Terlebih saat Marx berkampanye secara akademis bahwa hendaknya spirit yang dimaksud Hegel, menjadi hal yang riil di tengah masyarakat yang sedang kesusahan. Entäusserung atau pembebasan secara radikal digubah maknanya dari “pembebasan terhadap asingnya manusia dari Tuhan Yang Ideal (spiritualisme),” menuju “pembebasan asingnya para buruh (entfremdung) dari kemanusiaan manusia pada umumnya (egalitarianisme).”
Di tengah gelombang hebat spiritualisme Hegelian, yang mengumandangkan spirit yang mengalienasi diri (der sich entfremdete geist) dari ragawi menuju ruhani, Marx membalik logika ini agar puncak religiusitas adalah menuju dunia nyata.
Marx memandang bahwa spirit adalah hasrat. Hasrat bukan secara dogmatis harus memenuhi kepentingan teologis. Sebaliknya, akan sangat bermanfaat jika ada semacam sikap untuk mematerialisasi gagasan yang metafisis.
Tapi poin penting yang paling utama dari ide materialisme Marx muda, bukan sekedar soal-soal dialektika filsafat yang abstrak dan teoritis, justru pembebasan yang paling nyata itulah yang dikedepankan.
Ide dari sebagian pemikir praksis agama dan pembebasan sosial saat ini memang tidak secara langsung mendapatkan pengaruh dari filsafat modern di Eropa, namun pengalaman studi akademis dan penelitian panjang, telah memberikan jalan bagi persentuhan intelektualitas yang melampaui ruang dan waktu.
Hal lain yang diperhitungkan membentuk corak baru teori keagamaan ini adalah posmodernitas.
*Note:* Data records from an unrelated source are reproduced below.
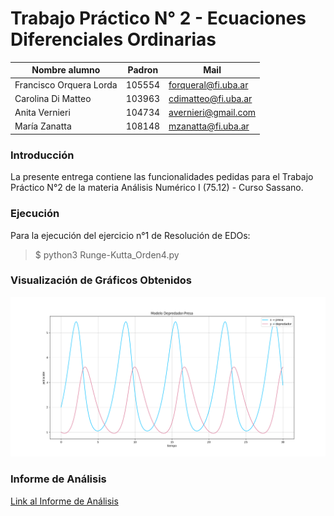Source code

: # Trabajo Práctico N° 2 - Ecuaciones Diferenciales Ordinarias

| Nombre alumno             | Padron | Mail                      |
|---------------------------|--------|---------------------------|
| Francisco Orquera Lorda   | 105554 | forqueral@fi.uba.ar       |
| Carolina Di Matteo        | 103963 | cdimatteo@fi.uba.ar       |
| Anita Vernieri            | 104734 | avernieri@gmail.com       |
| María Zanatta             | 108148 | mzanatta@fi.uba.ar        |


### Introducción
La presente entrega contiene las funcionalidades pedidas para el Trabajo Práctico N°2 de la materia Análisis Numérico I (75.12) - Curso Sassano.

### Ejecución
Para la ejecución del ejercicio n°1 de Resolución de EDOs:
> $ python3 Runge-Kutta_Orden4.py

### Visualización de Gráficos Obtenidos

![Modelo Depredador - Presa](./modelo-depredador-presa.png)

### Informe de Análisis

[Link al Informe de Análisis](./TP2%20-%20Ecuaciones%20Diferenciales%20Ordinarias.pdf)

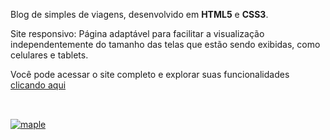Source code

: Blog de simples de viagens, desenvolvido em <strong>HTML5</strong> e <strong>CSS3</strong>. 

Site responsivo: Página adaptável para facilitar a visualização independentemente do tamanho das telas que estão sendo exibidas, como celulares e tablets.

Você pode acessar o site completo e explorar suas funcionalidades <a href="https://vicentin404.github.io/maple-travel/">clicando aqui</a>
##
<br>
<a href="https://ibb.co/R41my4h"><img src="https://i.ibb.co/2YwQNY8/maple.jpg" alt="maple" border="0"></a>
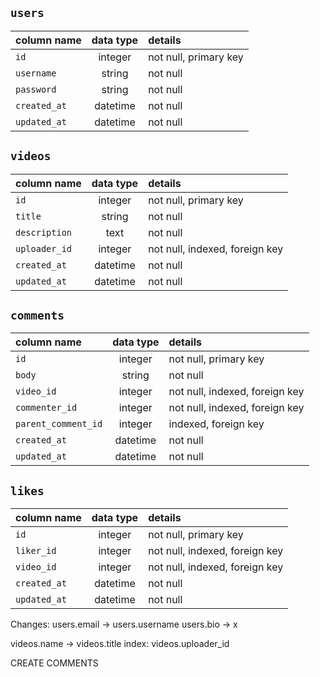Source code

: ## `users`
| column name        | data type | details                        |
|:-------------------|:---------:|:-------------------------------|
| `id`               | integer   | not null, primary key          |
| `username`         | string    | not null                       |
| `password`         | string    | not null                       |
| `created_at`       | datetime  | not null                       |
| `updated_at`       | datetime  | not null                       |
 
## `videos` 
| column name        | data type | details                        |
|:-------------------|:---------:|:-------------------------------|
| `id`               | integer   | not null, primary key          |
| `title`            | string    | not null                       |
| `description`      | text      | not null                       |
| `uploader_id`      | integer   | not null, indexed, foreign key |
| `created_at`       | datetime  | not null                       |
| `updated_at`       | datetime  | not null                       |
 
## `comments`

| column name        | data type | details                        |
|:-------------------|:---------:|:-------------------------------|
| `id`               | integer   | not null, primary key          |
| `body`             | string    | not null                       | 
| `video_id`         | integer   | not null, indexed, foreign key | 
| `commenter_id`     | integer   | not null, indexed, foreign key |
| `parent_comment_id`| integer   | indexed, foreign key           |
| `created_at`       | datetime  | not null                       |
| `updated_at`       | datetime  | not null                       |

## `likes`

| column name        | data type | details                        |
|:-------------------|:---------:|:-------------------------------|
| `id`               | integer   | not null, primary key          |
| `liker_id`         | integer   | not null, indexed, foreign key |
| `video_id`         | integer   | not null, indexed, foreign key |
| `created_at`       | datetime  | not null                       |
| `updated_at`       | datetime  | not null                       |

Changes:
users.email -> users.username
users.bio -> x

videos.name -> videos.title
index: videos.uploader_id

CREATE COMMENTS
Kematian mazhab pemikiran Barat Modern oleh pembunuhnya, – Friedrich Nietzsche, Sigmund Freud dan Marx – telah menggeser paradigma khazanah filsafat dari yang obyektif total dan bebas nilai, menjadi subyektif dan meninggikan kehendak kemanusiaan.
Kondisi alam dan situasi dunia yang sama sekali berbeda, pada umumnya ditandai dengan adanya akses informasi lintas batas yang tak terbatas, lahirnya dunia cyberspace, globalisasi, interaksi sosial dan budaya yang mendunia dan lain sebagainya. Hal ini menjadi tantangan tersendiri bagi eksistensi umat manusia (Amin Abdullah, 1995).
Postmodernisme di satu sisi barangkali memberikan skeptisisme ekstrim terhadap agama atau pemikiran keagamaan yang tidak berdaya dihadapan kegilaan dunia. Relativisme pemikiran kemanusiaan menjadi titik tolak bagi iman nihilisme yang menggoncang pemikiran keagamaan yang terlembagakan.
Di sisi lain, beberapa pemuka agama dengan kejernihan pikir telah menduga akan terjadi hal ini di kemudian hari. Kesalahpahaman, terhadap agama dan seluruh pengetahuan agama adalah masalah utamanya. Jürgen Habermas yang memandang cita cinta agama secara optimis, mengindikasikan adanya kesalahan komunikasi dan transformasi ide di tengah masyarakat. Karena itu, agama mesti dikomunikasikan dengan baik.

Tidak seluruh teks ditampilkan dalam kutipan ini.